Mount of Olives – Israel

The Mount of Olives holds a special place in Scripture. For it is here that the Lord Jesus Christ’s feet will set down at His Second Coming.  This is the location where history will meet its culmination!

The Mount of Olives is separated from Mount Moriah (i.e., the Temple Mount) by the
Kidron Valley (a.k.a., the Valley of Jehoshaphat). This limestone ridge stretches
nearly 2 miles from north to south and makes up eastern Jerusalem.

Historical Significance

The abundance of olive groves here in the past explains the origin of the mountain’s name. The heavy number of trees and predominance of the Garden of Gethsemane lend themselves to the beauty of the area.

It is such a good spot to take in the city that Roman commander Titus set his headquarters up on Olivet’s northern ridge. He called it “Mount Scopus” (or “Lookout Hill”) due to the view it provided. It reaches a height of nearly 2,700 feet and has three peaks. The 10th Legion of Rome made camp here during its seige of 70AD.  Roman catapults situated here, hurled heavy stones and fiery material into the city during its seige.

Scriptural Significance

The Mount of Olives is connected with some dramatic events in the Old Testament:

  • When Absalom rebelled, David fled by way of this mount (II Samuel 15: 30)
  • Solomon built altars to the gods of his wives here (I Kings 11: 7 – 8)
  • Due to its idols, Josiah called it the Mount of Corruption (II Kings 23: 13)
  • Shortly before Jerusalem’s destruction, Ezekiel saw the glory of the Lord depart the Temple and move out over this mountain (Ezekiel 11: 23)
  • Scripture makes it clear that one day the Shekinah Glory will return to the Temple by way of the east (Ezekiel 43: 2)
  • Zechariah sees a vision where the Lord Himself descends and sets His feet on the Mount of Olives as the age draws to its conclusion (Zechariah 14: 4).  An earthquake splitting the Mount in two immediately follows.

Note: Some believe biblical ‘Nob’ was found somewhere on the ridge (see Isaiah 10: 32).  If that is correct, David escaped through here and obtained the holy bread and Goliath’s sword from Ahimelech while under pursuit by Saul (I Samuel 21 and 22).

For thousands of years, Jews having been burying their dead on the mountain.

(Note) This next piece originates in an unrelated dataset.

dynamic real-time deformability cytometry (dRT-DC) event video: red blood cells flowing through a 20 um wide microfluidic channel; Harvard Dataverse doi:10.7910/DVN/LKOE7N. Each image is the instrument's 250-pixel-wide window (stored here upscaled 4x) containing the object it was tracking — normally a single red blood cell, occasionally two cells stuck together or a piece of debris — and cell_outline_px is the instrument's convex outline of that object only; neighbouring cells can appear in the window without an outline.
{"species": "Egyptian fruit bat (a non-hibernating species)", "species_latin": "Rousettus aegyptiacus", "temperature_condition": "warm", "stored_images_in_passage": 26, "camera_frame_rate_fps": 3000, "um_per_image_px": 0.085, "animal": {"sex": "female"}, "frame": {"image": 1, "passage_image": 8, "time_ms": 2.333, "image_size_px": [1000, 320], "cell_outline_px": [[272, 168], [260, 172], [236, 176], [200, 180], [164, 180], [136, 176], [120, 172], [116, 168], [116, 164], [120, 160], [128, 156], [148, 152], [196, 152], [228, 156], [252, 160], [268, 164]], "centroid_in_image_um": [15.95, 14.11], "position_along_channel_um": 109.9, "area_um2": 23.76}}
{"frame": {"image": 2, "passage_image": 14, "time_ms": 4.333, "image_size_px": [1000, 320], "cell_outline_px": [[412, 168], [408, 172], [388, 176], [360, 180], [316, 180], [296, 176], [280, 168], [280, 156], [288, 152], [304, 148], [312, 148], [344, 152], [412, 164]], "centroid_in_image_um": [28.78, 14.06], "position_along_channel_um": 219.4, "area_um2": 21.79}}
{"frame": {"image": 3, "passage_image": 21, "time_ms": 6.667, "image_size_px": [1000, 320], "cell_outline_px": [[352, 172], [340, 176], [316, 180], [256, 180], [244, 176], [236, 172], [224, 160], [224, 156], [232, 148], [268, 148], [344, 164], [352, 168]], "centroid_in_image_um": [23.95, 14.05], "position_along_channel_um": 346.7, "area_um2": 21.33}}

This seems to be directly related to Zechariah’s prophecy. Estimates range from 70,000 to 150,000 graves are found here. Sadly, the Jordanians desecrated many of these graves during their occupation of eastern Jerusalem from 1948 through 1967.  Gravestones were used for the construction of roads, buildings, and even lavatories. Israel tried to restore many of these after the Six day War of 1967.